I worry about writing too much about bias and gender equity. Frankly, in my experience, talking about these topics has been career limiting. It’s why women stay silent, why they ignore it and push through. It also explains why we haven’t made any substantive headway on this issue in the last decade. I first heard about the mediocre man phenomenon, at my first Women in Management panel in 2002 in New York City.
Indra Nooyi, who is now the CEO of Pepsi (how is that for a name drop) was on the panel. She, along with all the other women, joked about how guys apply when they are half qualified and women when they are overqualified.
Haha… Er … it’s been over 14 years now, why does it feel like the jokes on us?
How has nothing changed?
Building on the discussions that emerged from these kinds of workshops. I pulled together a journey map of sorts to demonstrate why the qualifications gap and perception bias really is a problem and how it destroys value and perpetuates bias.
The table below shows how the Nina’s of the world, the well- and over-qualified, get screwed.
As you can see from the example above “Finn – 50%” has earned the promotion, but the truth is “Nina-90%” is wallowing in the shallow end and bored. Her value and contributions are being wasted. Unless those without power can break the negative cycle (either getting a manager to recognize them and/or have the will and coaching to break the cycle and create their own opportunities), the Nina-90s are destined to become fodder to be leveraged.
Maybe she really should go off and pop out a couple babies.
Of course, not everyone wants to be engaged or in a state of flow. Some women actually find “relaxation” ideal while they raise a family. Unfortunately, that choice is often made for them. Do I even need to suggest this is wrong? Organizations need to have that discussion rather than assume that preference.
It’s frustrating being told to “lean-in” – especially considering how in the example Nina did lean in – taking on additional work, job crafting to demonstrate value, that was overlooked. You could argue that Nina should have held out for a better job or applied for a job that she was only 50% qualified but that assumes that there is no bias in the hiring process and that Nina does not perceive bias in the hiring process, which would be naive given both her experience and the evidence.
It also assumes she has the financial luxury of holding out (money being another form of power). This example plays with gender power dynamics, but the truth is it could also be played with racial or socioeconomic power dynamics.

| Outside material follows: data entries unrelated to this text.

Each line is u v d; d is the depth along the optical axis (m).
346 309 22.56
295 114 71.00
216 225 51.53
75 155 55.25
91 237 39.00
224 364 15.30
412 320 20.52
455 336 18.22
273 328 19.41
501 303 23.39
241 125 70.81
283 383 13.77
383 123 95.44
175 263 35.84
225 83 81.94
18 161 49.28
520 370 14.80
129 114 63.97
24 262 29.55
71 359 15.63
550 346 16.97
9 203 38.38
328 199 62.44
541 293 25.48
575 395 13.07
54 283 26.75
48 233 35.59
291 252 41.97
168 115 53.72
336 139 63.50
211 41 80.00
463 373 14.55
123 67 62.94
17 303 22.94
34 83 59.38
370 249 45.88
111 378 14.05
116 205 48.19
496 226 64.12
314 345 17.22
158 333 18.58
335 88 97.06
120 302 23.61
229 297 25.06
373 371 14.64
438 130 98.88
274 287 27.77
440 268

Yes, we need to coach our women to be brave not perfect however that is only part of the equation. We can’t keep putting the onus on those without power. Organizations need to step up to plate. They need to use analytics to recognize, reward and empower their talent in a way that mitigates power from compounding and perpetuating bias.
- Calibrating talent internally and externally – they also need to look at impact through the lens of equality of opportunity
- Hiring in “pools” – interviewing for strengths and inclusion – as opposed to interviewing based on an outdated perception of confidence
- Hiring that is forward-looking, based potential as well as AIQ and EIQ for cultural fit.
- Measuring and recognizing job-crafting contributions
- Using analytics to set “alerts” for potential system and organizational bias
- Creating an atmosphere where folks can manage their “engagement” based on their life stage (i.e. family obligations) and get back on the “fast track” when ready.
I mean, isn’t this obvious? What isn’t this more of a thing?